- [GIVEN TEXT]
In the meantime, the Americans are not running the show. There is no way of knowing how Trump will go but he must do better than Hillary Clinton, who is Secretary of State and who has not addressed the issue of immigration and would presumably have given the world a continuation of Barack Obama’s policies of pretending it isn’t there.
The polls had Clinton as favourite, but polls had the vote in Britain on EU membership as being to remain, when the result was to leave. It had everything to do with immigration, and specifically, Muslim immigration.
This is a no-no subject among the chattering classes everywhere, including our political leaders, who discuss the crisis in housing affordability in terms of supply when price is a factor of supply and demand. When demand outstrips supply, the price rises.
And is demand rising? Yes, it certainly is, from immigration, which is supposed to be 200,000 a year, but is probably greater.

[Stored data entries]

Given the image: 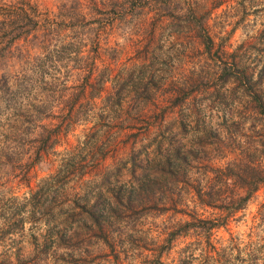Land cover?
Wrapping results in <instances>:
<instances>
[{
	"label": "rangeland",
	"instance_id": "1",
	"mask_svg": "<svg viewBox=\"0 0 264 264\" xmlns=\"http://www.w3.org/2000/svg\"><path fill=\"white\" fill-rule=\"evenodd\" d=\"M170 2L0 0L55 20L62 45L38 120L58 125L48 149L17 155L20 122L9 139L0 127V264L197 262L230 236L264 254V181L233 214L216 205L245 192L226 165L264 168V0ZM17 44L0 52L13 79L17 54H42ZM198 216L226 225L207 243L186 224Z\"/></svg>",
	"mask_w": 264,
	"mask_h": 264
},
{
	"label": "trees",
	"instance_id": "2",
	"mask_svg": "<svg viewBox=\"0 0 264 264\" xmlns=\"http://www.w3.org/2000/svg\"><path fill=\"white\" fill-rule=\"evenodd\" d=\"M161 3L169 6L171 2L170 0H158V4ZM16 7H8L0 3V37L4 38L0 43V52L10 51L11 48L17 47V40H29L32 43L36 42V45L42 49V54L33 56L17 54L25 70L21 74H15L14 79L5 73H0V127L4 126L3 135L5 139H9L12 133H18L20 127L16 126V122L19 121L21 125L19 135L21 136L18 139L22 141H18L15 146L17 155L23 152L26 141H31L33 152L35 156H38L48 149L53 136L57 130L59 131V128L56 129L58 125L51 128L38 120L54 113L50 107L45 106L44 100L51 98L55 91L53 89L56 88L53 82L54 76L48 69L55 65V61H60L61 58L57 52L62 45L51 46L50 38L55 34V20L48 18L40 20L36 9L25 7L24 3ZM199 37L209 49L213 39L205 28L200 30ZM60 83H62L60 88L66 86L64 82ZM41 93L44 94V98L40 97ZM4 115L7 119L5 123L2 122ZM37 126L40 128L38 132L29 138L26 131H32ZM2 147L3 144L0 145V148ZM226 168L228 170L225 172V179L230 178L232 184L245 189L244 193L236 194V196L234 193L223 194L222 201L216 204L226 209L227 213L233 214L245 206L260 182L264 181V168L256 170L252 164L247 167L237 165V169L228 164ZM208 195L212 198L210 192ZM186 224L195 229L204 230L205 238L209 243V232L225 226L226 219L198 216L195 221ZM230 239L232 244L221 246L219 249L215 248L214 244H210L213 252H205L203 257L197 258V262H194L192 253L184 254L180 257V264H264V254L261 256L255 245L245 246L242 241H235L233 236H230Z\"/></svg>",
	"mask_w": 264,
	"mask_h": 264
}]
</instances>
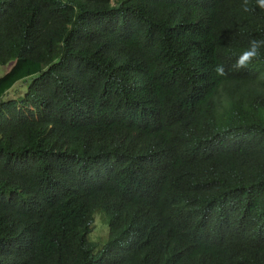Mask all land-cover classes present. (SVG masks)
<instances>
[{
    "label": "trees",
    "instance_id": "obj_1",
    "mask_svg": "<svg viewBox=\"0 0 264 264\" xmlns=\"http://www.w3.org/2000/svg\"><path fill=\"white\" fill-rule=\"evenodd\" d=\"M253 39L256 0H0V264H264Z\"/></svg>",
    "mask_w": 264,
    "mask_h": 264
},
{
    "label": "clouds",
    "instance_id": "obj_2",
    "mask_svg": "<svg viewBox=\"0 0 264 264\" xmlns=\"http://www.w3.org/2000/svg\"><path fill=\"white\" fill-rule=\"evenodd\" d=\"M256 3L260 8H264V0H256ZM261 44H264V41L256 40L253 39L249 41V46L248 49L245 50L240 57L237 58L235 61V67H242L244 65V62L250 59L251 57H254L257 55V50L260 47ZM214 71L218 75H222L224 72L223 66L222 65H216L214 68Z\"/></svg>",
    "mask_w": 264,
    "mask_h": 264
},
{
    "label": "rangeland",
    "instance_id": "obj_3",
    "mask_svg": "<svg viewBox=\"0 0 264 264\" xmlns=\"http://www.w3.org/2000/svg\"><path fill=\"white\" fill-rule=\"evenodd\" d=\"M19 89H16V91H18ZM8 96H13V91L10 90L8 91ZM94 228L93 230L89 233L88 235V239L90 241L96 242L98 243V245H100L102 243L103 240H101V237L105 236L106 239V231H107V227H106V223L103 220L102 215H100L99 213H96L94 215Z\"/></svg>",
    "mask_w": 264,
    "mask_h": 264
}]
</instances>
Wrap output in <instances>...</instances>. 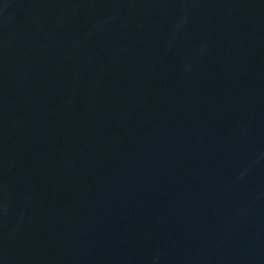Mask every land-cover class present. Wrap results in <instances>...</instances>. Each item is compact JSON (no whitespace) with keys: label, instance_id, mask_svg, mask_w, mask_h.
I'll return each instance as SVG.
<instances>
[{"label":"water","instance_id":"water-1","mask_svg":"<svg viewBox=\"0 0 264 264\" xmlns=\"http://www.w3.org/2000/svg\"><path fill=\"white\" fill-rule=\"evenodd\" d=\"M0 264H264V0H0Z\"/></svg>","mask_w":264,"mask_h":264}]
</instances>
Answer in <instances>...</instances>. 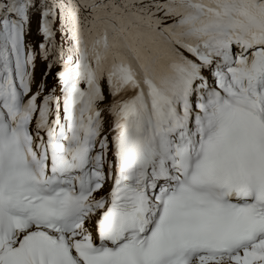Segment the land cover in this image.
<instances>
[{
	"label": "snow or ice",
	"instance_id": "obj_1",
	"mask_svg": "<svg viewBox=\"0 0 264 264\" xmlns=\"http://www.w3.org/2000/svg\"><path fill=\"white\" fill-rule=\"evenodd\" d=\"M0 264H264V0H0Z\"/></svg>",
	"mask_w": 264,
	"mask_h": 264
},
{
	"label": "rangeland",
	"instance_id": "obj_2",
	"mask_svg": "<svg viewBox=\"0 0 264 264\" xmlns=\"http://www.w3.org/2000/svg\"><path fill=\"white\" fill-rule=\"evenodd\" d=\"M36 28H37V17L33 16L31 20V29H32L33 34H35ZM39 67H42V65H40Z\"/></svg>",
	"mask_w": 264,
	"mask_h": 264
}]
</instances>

- [TASK SET]
a) According to the immigration passage, what is the yearly immigration figure supposed to be?
b) Please rewrite everything in the immigration passage from "In the meantime, the" down to "the price rises.", putting "elected officials" in place of "political leaders".

- [THE REPLIES]
a) It is supposed to be 200,000 a year, though the passage says it is probably greater.

b)
In the meantime, the Americans are not running the show. There is no way of knowing how Trump will go but he must do better than Hillary Clinton, who is Secretary of State and who has not addressed the issue of immigration and would presumably have given the world a continuation of Barack Obama’s policies of pretending it isn’t there.
The polls had Clinton as favourite, but polls had the vote in Britain on EU membership as being to remain, when the result was to leave. It had everything to do with immigration, and specifically, Muslim immigration.
This is a no-no subject among the chattering classes everywhere, including our elected officials, who discuss the crisis in housing affordability in terms of supply when price is a factor of supply and demand. When demand outstrips supply, the price rises.